Lawrence had then been missing five days. It was seven o'clock in the evening, and Mrs. McGillicuddy had already put the After-Clap to bed when she started for Mrs. Lawrence's quarters. There was no one to open the door, and Mrs. McGillicuddy walked unceremoniously into the little sitting-room, where the boy sat, silent and lonely and frightened, by the window. Mrs. McGillicuddy spoke a cheery word to him, and then passed into the bedroom beyond. The light was dim but she could see Mrs. Lawrence lying, fully dressed, on the bed. At the sight of Mrs. McGillicuddy she turned her face away.

"Come now," said Mrs. McGillicuddy undauntedly, "I think I know why you don't want to see me. Well, Patrick McGillicuddy is as good a man as wears shoe-leather, but every Sergeant that ever lived has made some sort of a mistake in his life.

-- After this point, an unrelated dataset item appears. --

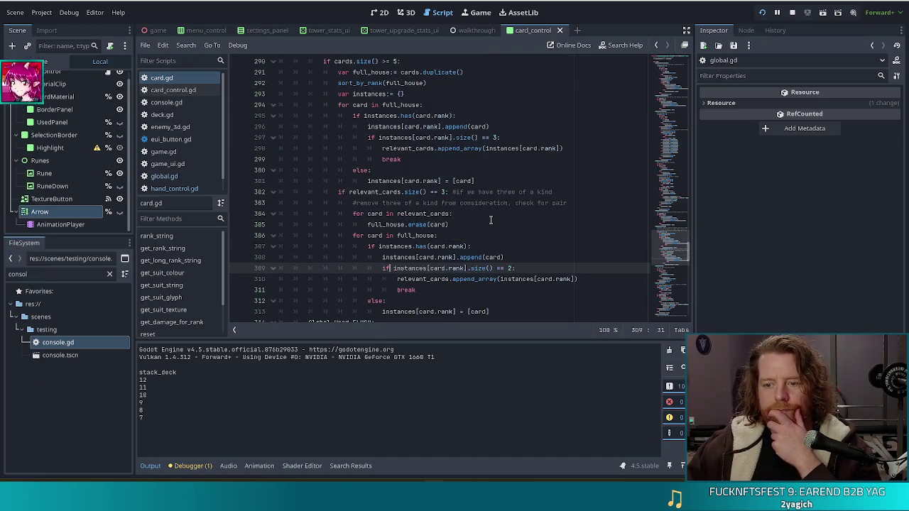
scroll(506, 203, "down", 2)
left_click(417, 213)
mouse_move(534, 214)
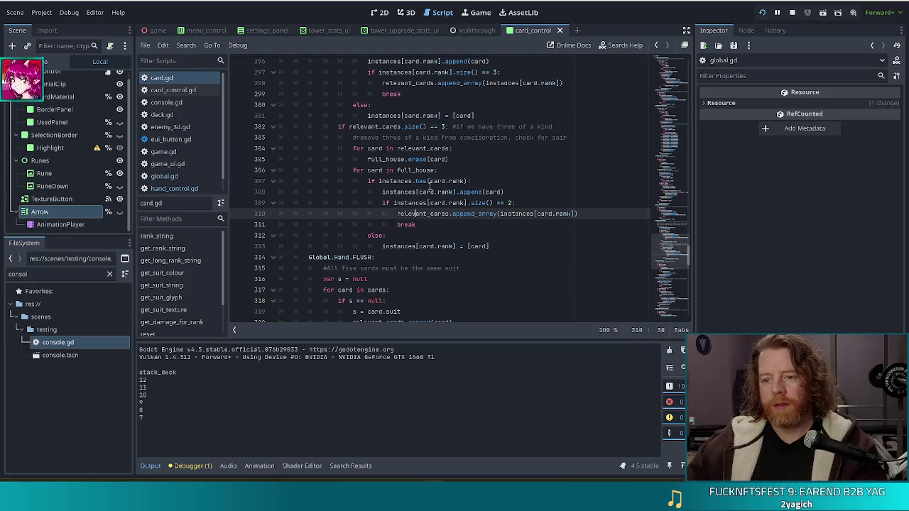
key("Up")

So Patrick wants me to do all I can for you until something turns up, and I hope that something will be your husband—and my husband will be mighty easy on him at the court-martial."

Mrs. Lawrence made no reply. Then Mrs. McGillicuddy went into the little kitchen, and stirring up the fire soon had a comfortable meal ready, and calling to the little boy, gave him his first good supper in the five days that had passed since his father came no more.

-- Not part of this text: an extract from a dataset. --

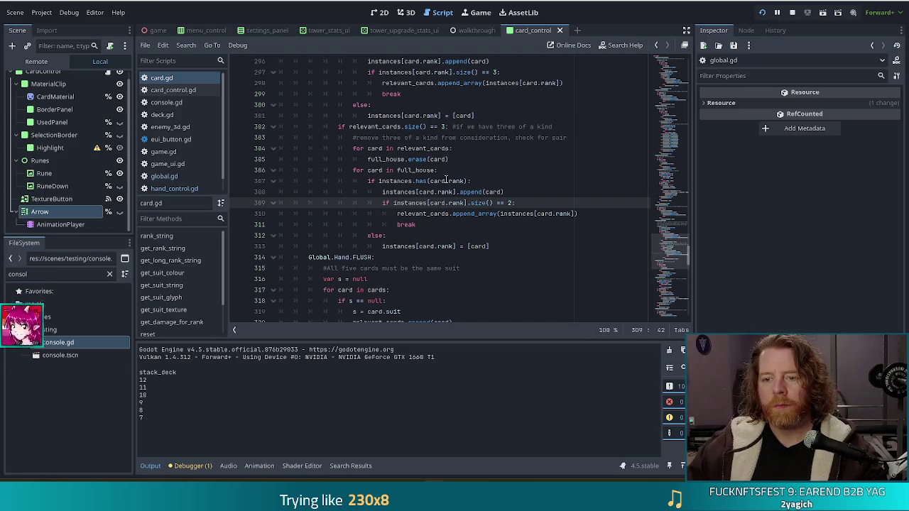
left_click(464, 170)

"You'd feel sorry for McGillicuddy if you could see him," Mrs. McGillicuddy kept on, ignoring Mrs. Lawrence's cold silence. "And recollect, if you feel sorry for your husband, I feel sorry for mine. 'Taint right to keep the little feller here while you can't lift a hand to do for him, so I'm goin' to take him to my house, with my eight children, because there's luck in odd numbers, and I'll feed him up, pore little soul, and wash him and mend him, and start him to playin' with Ignatius and Aloysius, for children ought to play, and Patrick 'll come every morning and start your fire, although he is a Sergeant, and we want to help you, and you must help us."

Mrs. Lawrence was not made of stone, and could not forever resist Mrs. McGillicuddy's kindness, and so it came about that the McGillicuddys took care of Lawrence's boy, whose face grew round and rosy with the generous McGillicuddy fare. A part of Mrs. McGillicuddy's good will to him was that she instructed Ignatius and Aloysius McGillicuddy, both excellent fist fighters for their age, that they were to lick any boy, no matter what his age or size, who dared to taunt little Ronald about his father or anything else. These orders were extremely agreeable to the McGillicuddy boys, who loved fighting for fighting's sake, and who sought occasions to practise the manly art.

Colonel Fortescue sent word to Mrs. Lawrence that she could occupy her quarters until she was able to make some plan for the future. It seemed, however, utterly indefinite when Mrs. Lawrence would be able to plan anything. She lay in her bed or sat in her chair, silent, pale, and as weak as a child. The blow of her husband's desertion seemed to have stopped all the springs of action. Neither the chaplain, the post-surgeon, nor Mrs. McGillicuddy, singly or united, could rouse Mrs. Lawrence from the deadly lassitude of a broken heart. Both the chaplain and the surgeon had seen such cases, and nothing in the pharmacopoeia could cure them.

Mrs. Fortescue, whose heart was not less tender from long dwelling on the airy heights of happiness and perfect love, was full of sympathy for Lawrence's unfortunate wife, and would have gone to see her, but Mrs. McGillicuddy, who delivered the message, brought back a discouraging reply.

"She says, mum, as she don't need nothin' at all, and I think, mum, she kinder shrinks from the orficers' wives more than from the soldiers' wives."

Anita, who was sitting by, went to her mother and, putting her arms around Mrs. Fortescue's neck, whispered:

"Mother, let me go to see Mrs. Lawrence. I don't think she will mind seeing me. You and daddy are always telling me that I am only a child."